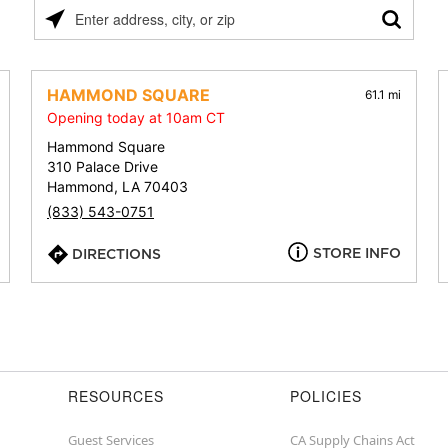
Please
enter
address,
city,
HAMMOND SQUARE
61.1 mi
or
Opening today at 10am CT
zip
Hammond Square
310 Palace Drive
Hammond, LA 70403
(833) 543-0751
STORE INFO
DIRECTIONS
RESOURCES
POLICIES
Guest Services
CA Supply Chains Act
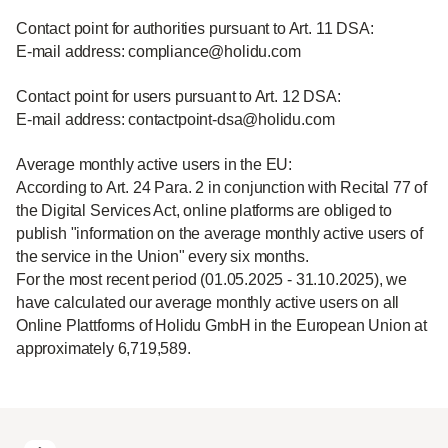
Contact point for authorities pursuant to Art. 11 DSA:
E-mail address: compliance@holidu.com
Contact point for users pursuant to Art. 12 DSA:
E-mail address: contactpoint-dsa@holidu.com
Average monthly active users in the EU:
According to Art. 24 Para. 2 in conjunction with Recital 77 of
the Digital Services Act, online platforms are obliged to
publish "information on the average monthly active users of
the service in the Union" every six months.
For the most recent period (01.05.2025 - 31.10.2025), we
have calculated our average monthly active users on all
Online Plattforms of Holidu GmbH in the European Union at
approximately 6,719,589.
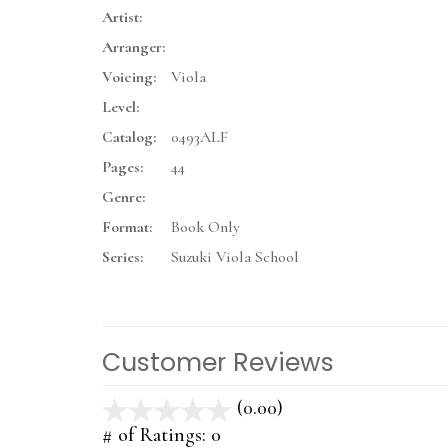
Artist:
Arranger:
Voicing:
Viola
Level:
Catalog:
0493ALF
Pages:
44
Genre:
Format:
Book Only
Series:
Suzuki Viola School
Customer Reviews
(0.00)
stars
out
# of Ratings:
0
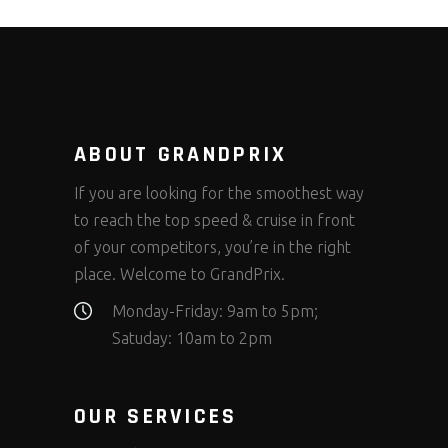
ABOUT GRANDPRIX
If you are looking for the smoothest way
to reach the top speed & cruise in front
of your competitors, you’re in the right
place. Welcome to GrandPrix.
Monday-Friday: 9am to 5pm;
Satuday: 10am to 2pm
OUR SERVICES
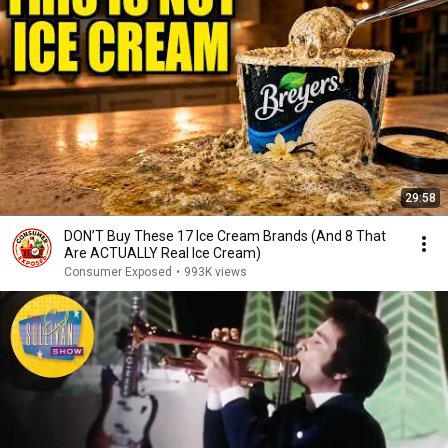
29:58
DON’T Buy These 17 Ice Cream Brands (And 8 That
Are ACTUALLY Real Ice Cream)
Consumer Exposed
•
993K views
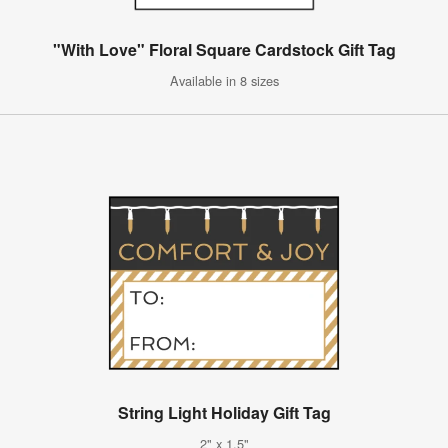
"With Love" Floral Square Cardstock Gift Tag
Available in 8 sizes
String Light Holiday Gift Tag
2" x 1.5"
──────────────────────────────
■ WORK INSTRUCTIONS:
Once the images are dropped, set down the remaining material word for word.

■ SOLUTION:
Please
enter
address,
city,
HAMMOND SQUARE
61.1 mi
or
Opening today at 10am CT
zip
Hammond Square
310 Palace Drive
Hammond, LA 70403
(833) 543-0751
STORE INFO
DIRECTIONS
RESOURCES
POLICIES
Guest Services
CA Supply Chains Act
Contact point for authorities pursuant to Art. 11 DSA:
E-mail address: compliance@holidu.com
Contact point for users pursuant to Art. 12 DSA:
E-mail address: contactpoint-dsa@holidu.com
Average monthly active users in the EU:
According to Art. 24 Para. 2 in conjunction with Recital 77 of
the Digital Services Act, online platforms are obliged to
publish "information on the average monthly active users of
the service in the Union" every six months.
For the most recent period (01.05.2025 - 31.10.2025), we
have calculated our average monthly active users on all
Online Plattforms of Holidu GmbH in the European Union at
approximately 6,719,589.
Artist:
Arranger:
Voicing:
Viola
Level:
Catalog:
0493ALF
Pages:
44
Genre:
Format:
Book Only
Series:
Suzuki Viola School
Customer Reviews
(0.00)
stars
out
# of Ratings:
0
ABOUT GRANDPRIX
If you are looking for the smoothest way
to reach the top speed & cruise in front
of your competitors, you’re in the right
place. Welcome to GrandPrix.
Monday-Friday: 9am to 5pm;
Satuday: 10am to 2pm
OUR SERVICES
29:58
DON’T Buy These 17 Ice Cream Brands (And 8 That
Are ACTUALLY Real Ice Cream)
Consumer Exposed
•
993K views
"With Love" Floral Square Cardstock Gift Tag
Available in 8 sizes
String Light Holiday Gift Tag
2" x 1.5"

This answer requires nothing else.